Slouching Towards Oblivion

Monday, April 17, 2023

Ukraine - Russia


Vladimir Kara-Murza, a fierce Putin critic, is handed a 25-year prison sentence

The Moscow City Court on Monday sentenced Vladimir Kara-Murza, a prominent critic of President Vladimir V. Putin, to 25 years in a high-security penal colony after convicting him of treason over his criticism of Russia’s invasion of Ukraine, an unusually harsh sentence that drew international condemnation.

Mr. Kara-Murza’s supporters said the length of the sentence evoked memories of Stalin’s terror, and the verdict will likely send a chilling message to remaining anti-Kremlin activists in Russia and beyond as the Kremlin continues to clamp down on dissent over the war in Ukraine.

Many Russian political activists have been prosecuted since the invasion, including Ilya Yashin, who was sentenced to eight and a half years in prison last year on charges of “spreading false information” about Russia’s war in Ukraine — but the length of Mr. Kara-Murza’s sentence was the longest yet. Ivan Pavlov, an acclaimed Russian human rights lawyer, called it “unprecedented,” saying that even murderers receive shorter prison terms in Russia.

As they get more and more paranoid about the spread of resistance, Daddy State assholes like Putin come down harder and harder on dissidents. It could be a strong signal that Mr Putin is (or at least thinks he is) beginning to lose his grip on power.

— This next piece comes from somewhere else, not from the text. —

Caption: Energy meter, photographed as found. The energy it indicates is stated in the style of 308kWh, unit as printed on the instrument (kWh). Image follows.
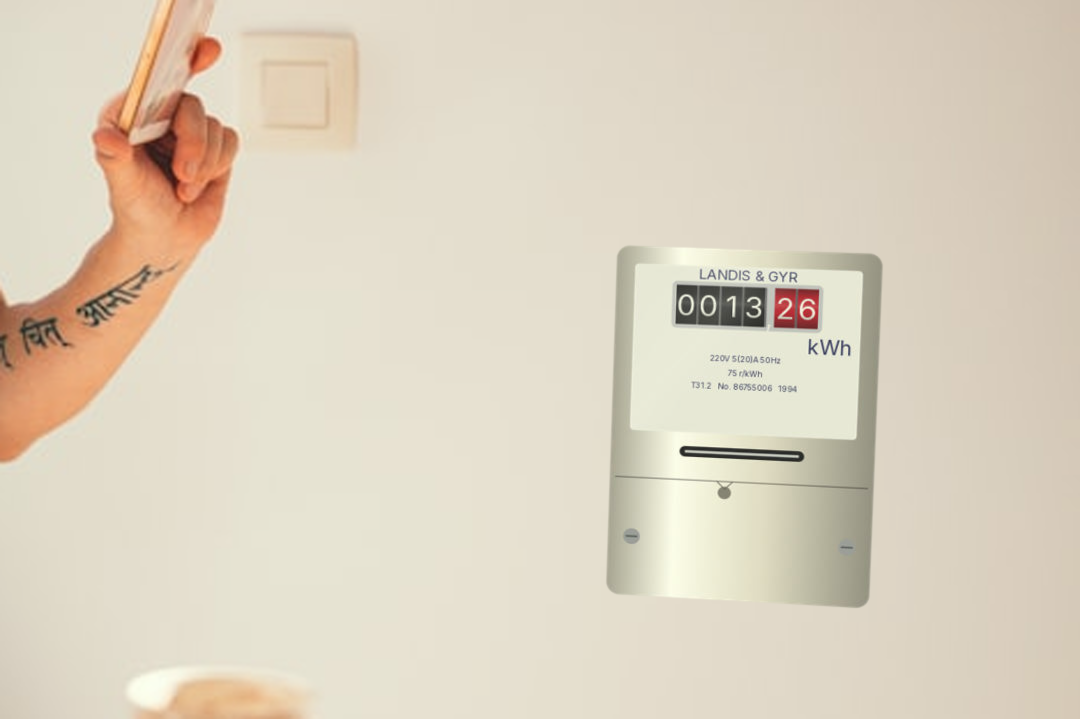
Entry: 13.26kWh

“It is a terrifying but also very high assessment of his work as a politician and a citizen,” Maria Eismont, one of Mr. Kara-Murza’s lawyers, said outside of the court, according to Sota, a Russian news outlet. She said the verdict will be appealed.

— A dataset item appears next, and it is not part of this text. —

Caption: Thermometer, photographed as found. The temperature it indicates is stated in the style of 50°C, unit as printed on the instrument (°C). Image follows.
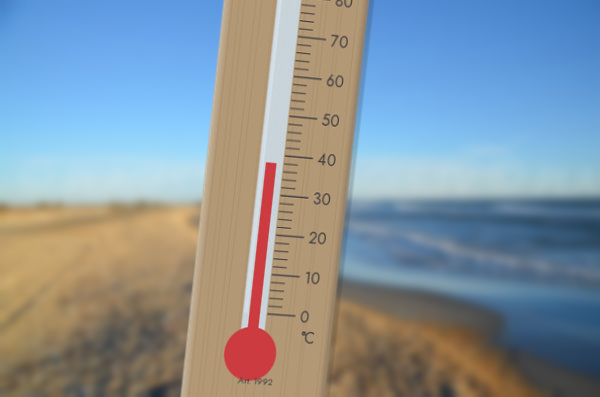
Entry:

Mr. Kara-Murza’s mother, Yelena, told Sota after the hearing that she felt like “she woke up in a Kafka novel.”

“We live in 2023, in the 21st century, what is this, what is happening,” she told Sota.

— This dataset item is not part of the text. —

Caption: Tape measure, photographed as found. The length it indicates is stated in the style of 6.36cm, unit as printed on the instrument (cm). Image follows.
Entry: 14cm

An activist, historian and journalist, Mr. Kara-Murza, 41, has for years been one of the most uncompromising voices against Mr. Putin and had long drawn the Kremlin’s ire, surviving what he characterized several years ago as two state-sponsored attempts to poison him.

Shortly after Mr. Putin ordered troops into Ukraine in February 2022, Mr. Kara-Murza, who contributes to the opinion section of The Washington Post, gave a number of speeches in the United States and Europe strongly condemning the invasion.

Though many supporters advised him not to come back to Russia, Mr. Kara-Murza continued to work in the country. He was detained there last April while on a trip to Moscow and accused of disobeying police orders. He was sentenced to administrative arrest, during which the authorities charged him with spreading “fake” information about the Russian Army. He was later charged with taking part in an “undesirable organization” and treason. The verdict on Monday combined all of the charges into one sentence.

The trial, which human-rights organizations decried as politically motivated, took place behind closed doors. Neither the prosecutors nor the investigators presented any evidence in public that would support the treason charge. Vadim Prokhorov, Mr. Kara-Murza’s lawyer, said in a post on Facebook in October that the treason charge related to public statements made in the United States and Europe which criticized the Kremlin.

On Monday, the United Nations human rights office decried Mr. Kara-Murza’s sentencing as “a blow to the rule of law" while Hugh Williamson, the Europe and Central Asia director at Human Rights Watch, called it “a travesty of justice.”

The U.S. State Department condemned the sentence and said Mr. Kara-Murza was “yet another target of the Russian government’s escalating campaign of repression.” Britain’s Foreign Office said it had summoned the Russian ambassador in London to protest what it described as a “politically motivated” conviction that runs “contrary to Russia’s international obligations on human rights, including the right to a fair trial.” In March, the U.S. Department of the Treasury sanctioned three individuals, including a judge and an investigator, involved in prosecuting Mr. Kara-Murza.

Dmitri S. Peskov, the Kremlin’s spokesman refused to comment on the sentence.

During pretrial detention, Mr. Kara-Murza, a Russian-British dual national, said that he had been denied the right to call his family and his health began to deteriorate rapidly.

In his final address to the court before the verdict last week, Mr. Kara-Murza likened the current climate in Russia to the terror of the Stalin era.

“The day will come when the darkness over our country will dissipate,” he told a Moscow courtroom. “When black will be called black, and white will be called white; when at the official level, it will be recognized that two times two is still four; when a war will be called a war, and a usurper a usurper.”